4. Supplemental Business-Related Clauses. In accordance with Clause 2 of the SCCs, the parties wish to supplement the SCCs with business-related clauses, which shall neither be interpreted nor applied in such a way as to contradict the SCCs (whether directly or indirectly) or to prejudice the fundamental rights and freedoms of Data Subjects. CleanInternet and Customer therefore agree that the applicable terms of the Agreement and the PDPA shall apply if, and to the extent that, they are permitted under the SCCs, including without limitation the following: (a) the instructions described in Clause 8.1 are set forth in Section 2.3 of the PDPA; (b) in the event a Data Subject requests a copy of the SCCs or the PDPA under Clause 8.3, Customer shall make all redactions reasonably necessary to protect business secrets or other confidential information of CleanInternet; (c) deletion or return of Customer Personal Data by CleanInternet under the SCCs shall be governed by Section 6 of the PDPA; (d) certification of deletion of Customer Personal Data under Clause 8.5 or Clause 16(d) will be provided by CleanInternet upon the written request of Customer; (e) any information requests or audits provided for in Clause 8.9 shall be fulfilled in accordance with Section 8 of the PDPA; (f) the relevant terms of the Agreement which govern indemnification or limitation of liability shall apply to CleanInternet’s liability under Clauses 12(a), 12(d), and 12(f); (g) the relevant terms of the Agreement which govern termination shall apply to a termination pursuant to Clauses 14(f) or 16.
5. Transfers from the United Kingdom.
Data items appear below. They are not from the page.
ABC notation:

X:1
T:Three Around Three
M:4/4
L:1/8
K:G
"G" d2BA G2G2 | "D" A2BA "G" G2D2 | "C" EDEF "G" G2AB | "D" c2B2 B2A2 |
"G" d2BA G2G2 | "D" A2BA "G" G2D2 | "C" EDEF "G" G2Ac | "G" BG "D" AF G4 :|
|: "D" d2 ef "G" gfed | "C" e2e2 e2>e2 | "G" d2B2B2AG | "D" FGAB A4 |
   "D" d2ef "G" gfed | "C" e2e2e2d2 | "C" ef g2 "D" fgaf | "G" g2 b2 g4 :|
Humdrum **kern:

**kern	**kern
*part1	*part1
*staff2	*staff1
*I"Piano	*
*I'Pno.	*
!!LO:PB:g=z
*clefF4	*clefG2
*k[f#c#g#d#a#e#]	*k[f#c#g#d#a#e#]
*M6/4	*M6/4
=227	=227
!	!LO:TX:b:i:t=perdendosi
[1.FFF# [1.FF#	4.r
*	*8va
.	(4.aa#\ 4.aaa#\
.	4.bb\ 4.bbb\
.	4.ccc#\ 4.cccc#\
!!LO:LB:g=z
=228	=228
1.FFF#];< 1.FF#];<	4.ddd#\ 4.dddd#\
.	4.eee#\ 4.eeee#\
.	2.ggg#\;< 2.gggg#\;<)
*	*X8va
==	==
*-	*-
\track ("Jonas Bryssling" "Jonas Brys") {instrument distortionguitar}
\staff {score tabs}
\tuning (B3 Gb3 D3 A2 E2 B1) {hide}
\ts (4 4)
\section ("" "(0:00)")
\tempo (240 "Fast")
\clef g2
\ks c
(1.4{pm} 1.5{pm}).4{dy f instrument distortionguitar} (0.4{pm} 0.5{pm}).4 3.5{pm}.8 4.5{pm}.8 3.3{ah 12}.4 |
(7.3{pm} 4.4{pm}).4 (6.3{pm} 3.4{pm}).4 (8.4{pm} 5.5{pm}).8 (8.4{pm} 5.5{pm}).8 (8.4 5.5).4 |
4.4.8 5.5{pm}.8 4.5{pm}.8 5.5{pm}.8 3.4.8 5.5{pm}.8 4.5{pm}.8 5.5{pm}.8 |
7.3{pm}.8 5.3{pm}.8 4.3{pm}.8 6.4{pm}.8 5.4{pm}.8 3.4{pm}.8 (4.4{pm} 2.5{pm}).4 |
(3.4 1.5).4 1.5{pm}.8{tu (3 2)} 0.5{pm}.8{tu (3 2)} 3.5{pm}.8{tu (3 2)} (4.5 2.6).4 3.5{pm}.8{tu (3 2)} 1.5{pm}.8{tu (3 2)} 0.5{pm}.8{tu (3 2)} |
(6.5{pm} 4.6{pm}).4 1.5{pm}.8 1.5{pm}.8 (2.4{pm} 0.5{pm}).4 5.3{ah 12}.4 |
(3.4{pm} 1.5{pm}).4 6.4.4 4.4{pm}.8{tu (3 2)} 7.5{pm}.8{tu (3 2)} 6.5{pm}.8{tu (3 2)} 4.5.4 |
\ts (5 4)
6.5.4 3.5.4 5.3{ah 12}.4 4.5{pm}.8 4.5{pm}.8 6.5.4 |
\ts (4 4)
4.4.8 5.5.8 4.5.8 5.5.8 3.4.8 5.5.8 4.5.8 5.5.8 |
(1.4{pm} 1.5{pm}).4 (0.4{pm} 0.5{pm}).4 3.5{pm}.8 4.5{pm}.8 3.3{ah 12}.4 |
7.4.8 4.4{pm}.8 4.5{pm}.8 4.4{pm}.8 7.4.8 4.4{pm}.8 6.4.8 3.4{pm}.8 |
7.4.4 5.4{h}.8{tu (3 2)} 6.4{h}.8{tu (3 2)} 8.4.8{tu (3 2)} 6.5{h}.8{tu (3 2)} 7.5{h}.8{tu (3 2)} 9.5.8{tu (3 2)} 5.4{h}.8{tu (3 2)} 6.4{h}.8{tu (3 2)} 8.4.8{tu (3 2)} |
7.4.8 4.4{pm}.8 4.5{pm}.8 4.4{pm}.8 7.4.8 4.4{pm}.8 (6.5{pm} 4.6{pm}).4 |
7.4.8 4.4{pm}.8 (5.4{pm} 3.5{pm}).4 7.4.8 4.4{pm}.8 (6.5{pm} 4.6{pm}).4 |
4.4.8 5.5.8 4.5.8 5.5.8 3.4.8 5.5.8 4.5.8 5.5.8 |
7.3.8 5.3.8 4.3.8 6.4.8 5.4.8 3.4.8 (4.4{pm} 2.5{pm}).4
If Customer transfers Customer Personal Data to CleanInternet that is subject to UK Data Protection Laws, the parties acknowledge and agree that: (a) the template PDPA issued by the Information Commissioner’s Office of the United Kingdom and laid before Parliament in accordance with s119A of the Data Protection Act 2018 on 2 February 2022 (available at: https://ico.org.uk/global/), as it may be revised from time to time by the Information Commissioner’s Office (the “UK PDPA”) shall be incorporated by reference herein; (b) the UK PDPA shall apply to and modify the SCCs solely to the extent that UK Data Protection Laws apply to Customer’s Processing when making the transfer; (c) the information required to be set forth in “Part 1: Tables” of the UK PDPA shall be completed using the information provided in this Appendix 3 and the PDPA; and (d) either party may end the UK PDPA in accordance with section 19 thereof.
6. Transfers from Switzerland. If Customer transfers Customer Personal Data to CleanInternet that is subject to the Swiss FADP, the following modifications shall apply to the SCCs to the extent that the Swiss FADP applies to Customer’s Processing when making that transfer: (a) the term “member state” as used in the SCCs shall not be interpreted in such a way as to exclude Data Subjects in Switzerland from suing for their rights in their place of habitual residence in accordance with Clause 18(c) of the SCCs; (b) the SCCs shall also protect the data of legal entities until the entry into force of the revised Swiss FADP; (c) references to the GDPR or other governing law contained in the SCCs shall also be interpreted to include the Swiss FADP; and (d) the parties agree that the supervisory authority as indicated in Annex I.C of the SCCs shall be the Swiss Federal Data Protection and Information Commissioner.